In late 2002, the researchers had some success as they were able to extract replicable DNA from the specimens. On 15 February 2005, the museum announced that it was stopping the project after tests showed the DNA retrieved from the specimens had been too badly degraded to be usable. In May 2005, Archer, the University of New South Wales Dean of Science at the time, former director of the Australian Museum and evolutionary biologist, announced that the project was being restarted by a group of interested universities and a research institute.

The International Thylacine Specimen Database was completed in April 2005, and is the culmination of a four-year research project to catalog and digitally photograph, if possible, all known surviving thylacine specimen material held within museum, university and private collections.

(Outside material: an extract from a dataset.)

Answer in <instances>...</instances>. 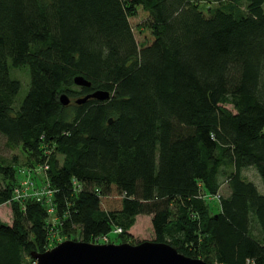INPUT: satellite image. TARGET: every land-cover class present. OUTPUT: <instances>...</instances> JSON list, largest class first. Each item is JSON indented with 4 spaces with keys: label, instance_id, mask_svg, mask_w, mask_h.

The master records are held by the Zoological Society of London.

In 2008, researchers Andrew J. Pask and Marilyn B. Renfree from the University of Melbourne and Richard R. Behringer from the University of Texas at Austin reported that they managed to restore functionality of a gene Col2A1 enhancer obtained from 100-year-old ethanol-fixed thylacine tissues from museum collections. The genetic material was found working in transgenic mice. The research enhanced hopes of eventually restoring the population of thylacines. That same year, another group of researchers successfully sequenced the complete thylacine mitochondrial genome from two museum specimens. Their success suggests that it may be feasible to sequence the complete thylacine nuclear genome from museum specimens. Their results were published in the journal Genome Research in 2009.

Mike Archer spoke about the possibilities of resurrecting the thylacine and the gastric-brooding frog at TED2013. Stewart Brand spoke at TED2013 about the ethics and possibilities of de-extinction, and made reference to thylacine in his talk.